| What you will do |
In the article about One Night in Miami, repeat everything from "Did he always" down to "Brown (Aldis Hodge).".

| Extract provided |
↓
One of my favorite films of 2020 was Regina King’s fantastic directorial debut One Night in Miami. Based off the award-winning play of the same name by Kemp Powers, the film imagines a fictional night in 1964 where Muhammad Ali (Eli Goree), Malcolm X (Kingsley Ben-Adir), Sam Cooke (Leslie Odom Jr.), and Jim Brown (Aldis Hodge) discuss race, religion, and their personal responsibility to the civil rights movement. Loaded with some of the best performances you’ll see in a movie this year, I cannot recommend this film enough. In addition, Regina King shows she is a real talent behind the camera and I would imagine she is being offered a number of other projects to direct this year.

Shortly after seeing the movie I got to speak with Eli Goree about playing Cassius Clay, aka Muhammad Ali. He talked about why this was such a dream role, why he stayed in character while filming, how he got ready to film the hotel room scenes and what he learned for his next film role, and if he feels like society is changing at all due to the Black Lives Matter and what has happened last year.

Eli Goree:

I jokingly ask what he paid to be in the movie.
Why it was a dream role.
Does he feel like society is changing at all regarding racism?
How did he get ready to film the hotel room scenes and the staging of the scenes?
Did he always stay in character while filming?
How people treated him when he stayed in character.

Here's the official synopsis:

On one incredible night in 1964, four icons of sports, music, and activism gathered to celebrate one of the biggest upsets in boxing history. When underdog Cassius Clay, soon to be called Muhammad Ali, (Eli Goree), defeats heavy weight champion Sonny Liston at the Miami Convention Hall, Clay memorialized the event with three of his friends: Malcolm X (Kingsley Ben-Adir), Sam Cooke (Leslie Odom Jr.) and Jim Brown (Aldis Hodge).

Based on the award-winning play of the same name, and directed by Regina King, One Night In Miami... is a fictional account inspired by the historic night these four formidable figures spent together. It looks at the struggles these men faced and the vital role they each played in the civil rights movement and cultural upheaval of the 1960s. More than 40 years later, their conversations on racial injustice, religion, and personal responsibility still resonate.
↑
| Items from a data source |
↓
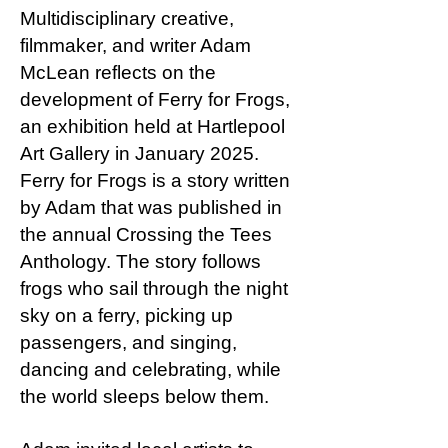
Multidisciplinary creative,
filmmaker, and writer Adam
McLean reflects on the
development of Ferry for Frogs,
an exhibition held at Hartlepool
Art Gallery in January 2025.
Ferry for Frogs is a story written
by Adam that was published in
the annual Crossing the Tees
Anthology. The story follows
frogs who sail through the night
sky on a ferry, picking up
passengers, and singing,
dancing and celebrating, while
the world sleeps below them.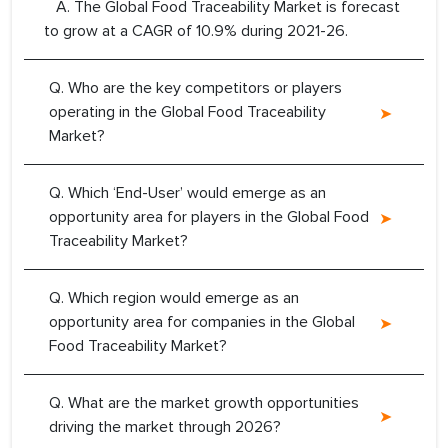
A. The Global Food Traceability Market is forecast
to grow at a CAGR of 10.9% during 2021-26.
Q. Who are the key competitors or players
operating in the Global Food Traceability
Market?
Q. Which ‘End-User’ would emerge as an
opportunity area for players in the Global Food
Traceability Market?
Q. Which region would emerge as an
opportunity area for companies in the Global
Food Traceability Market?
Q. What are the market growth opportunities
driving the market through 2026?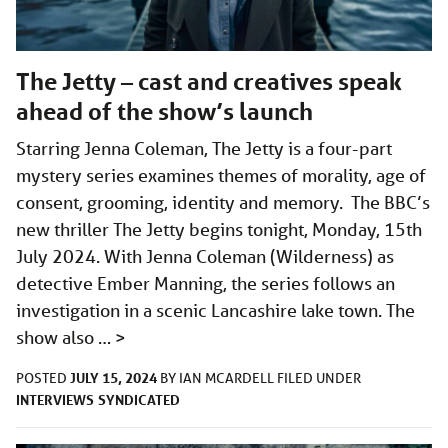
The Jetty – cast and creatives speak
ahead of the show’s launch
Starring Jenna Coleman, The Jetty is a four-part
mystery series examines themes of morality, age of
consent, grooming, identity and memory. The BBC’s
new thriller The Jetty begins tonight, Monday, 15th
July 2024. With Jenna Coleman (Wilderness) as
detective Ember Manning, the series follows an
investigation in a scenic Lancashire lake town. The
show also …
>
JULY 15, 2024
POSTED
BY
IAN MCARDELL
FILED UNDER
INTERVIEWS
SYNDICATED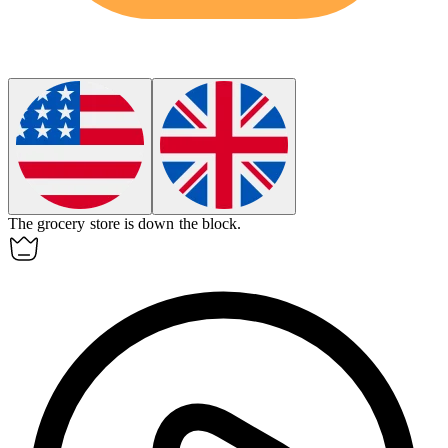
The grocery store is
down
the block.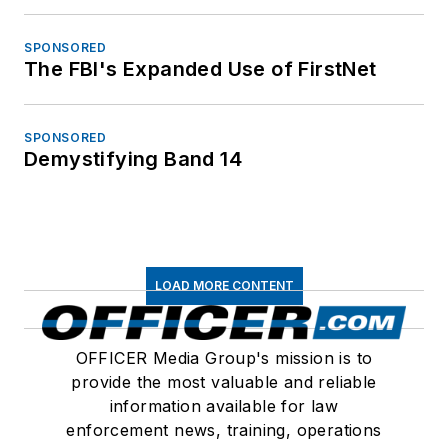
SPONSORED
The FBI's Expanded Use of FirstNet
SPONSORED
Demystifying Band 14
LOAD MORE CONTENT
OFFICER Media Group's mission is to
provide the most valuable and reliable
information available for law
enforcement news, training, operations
↑
↓
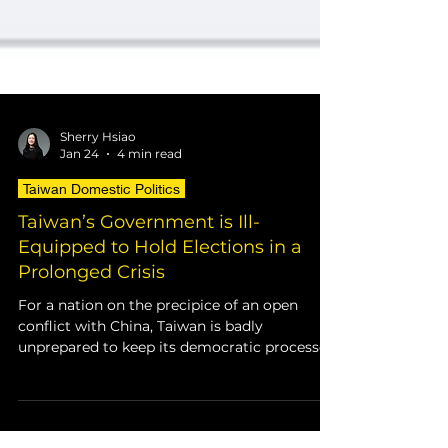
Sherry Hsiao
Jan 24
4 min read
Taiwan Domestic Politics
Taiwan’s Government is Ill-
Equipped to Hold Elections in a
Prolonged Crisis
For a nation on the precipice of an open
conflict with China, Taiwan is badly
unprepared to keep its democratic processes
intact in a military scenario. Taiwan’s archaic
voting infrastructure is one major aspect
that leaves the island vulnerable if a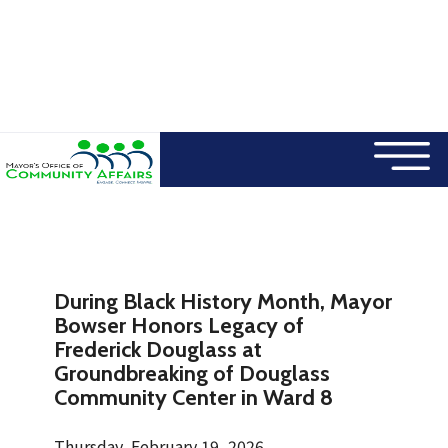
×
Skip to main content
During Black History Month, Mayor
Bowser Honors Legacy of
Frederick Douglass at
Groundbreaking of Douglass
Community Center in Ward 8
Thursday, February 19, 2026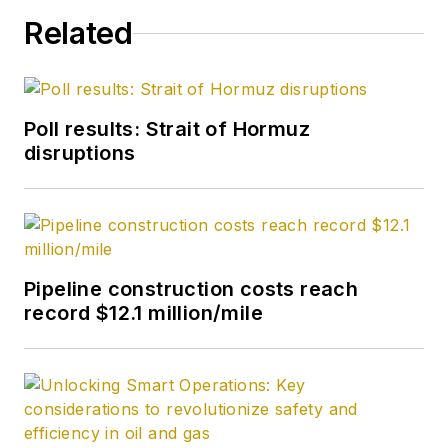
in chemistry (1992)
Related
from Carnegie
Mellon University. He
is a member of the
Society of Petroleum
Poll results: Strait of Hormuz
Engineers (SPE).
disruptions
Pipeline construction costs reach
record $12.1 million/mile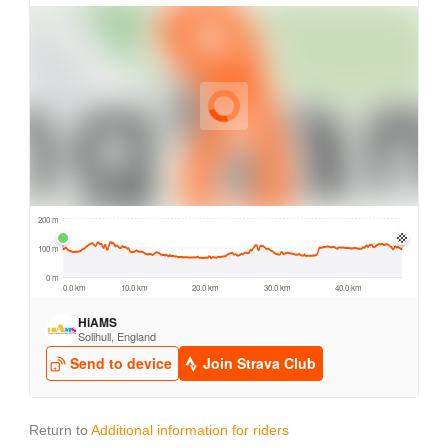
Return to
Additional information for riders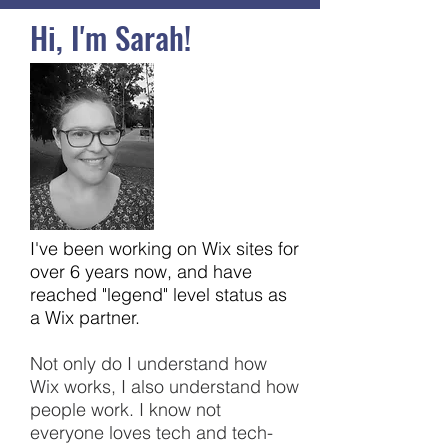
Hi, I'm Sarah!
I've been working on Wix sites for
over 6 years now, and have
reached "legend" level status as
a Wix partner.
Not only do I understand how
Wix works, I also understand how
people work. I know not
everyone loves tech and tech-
↑
↓
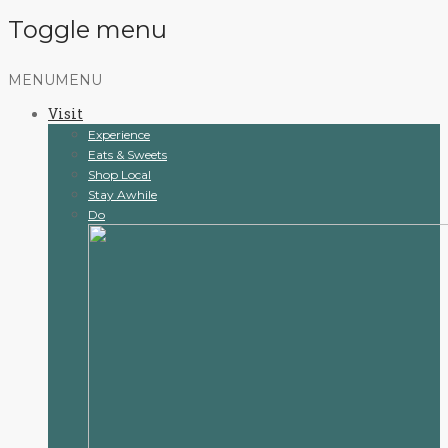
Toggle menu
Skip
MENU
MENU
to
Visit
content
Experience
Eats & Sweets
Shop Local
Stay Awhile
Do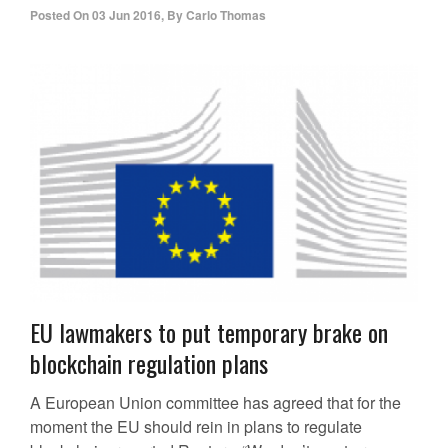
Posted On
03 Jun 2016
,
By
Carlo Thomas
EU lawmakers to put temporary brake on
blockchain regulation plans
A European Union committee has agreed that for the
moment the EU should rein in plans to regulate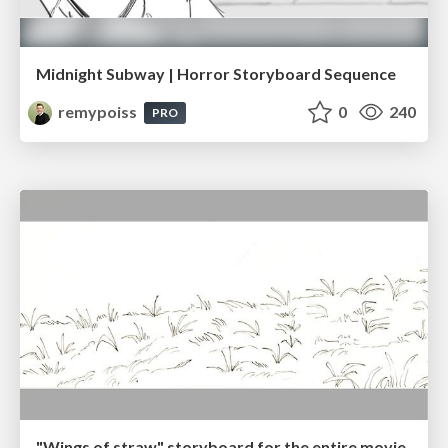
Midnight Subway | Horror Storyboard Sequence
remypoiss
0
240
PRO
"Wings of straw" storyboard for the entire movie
↑
| Result |
Did he always stay in character while filming?
How people treated him when he stayed in character.

Here's the official synopsis:

On one incredible night in 1964, four icons of sports, music, and activism gathered to celebrate one of the biggest upsets in boxing history. When underdog Cassius Clay, soon to be called Muhammad Ali, (Eli Goree), defeats heavy weight champion Sonny Liston at the Miami Convention Hall, Clay memorialized the event with three of his friends: Malcolm X (Kingsley Ben-Adir), Sam Cooke (Leslie Odom Jr.) and Jim Brown (Aldis Hodge).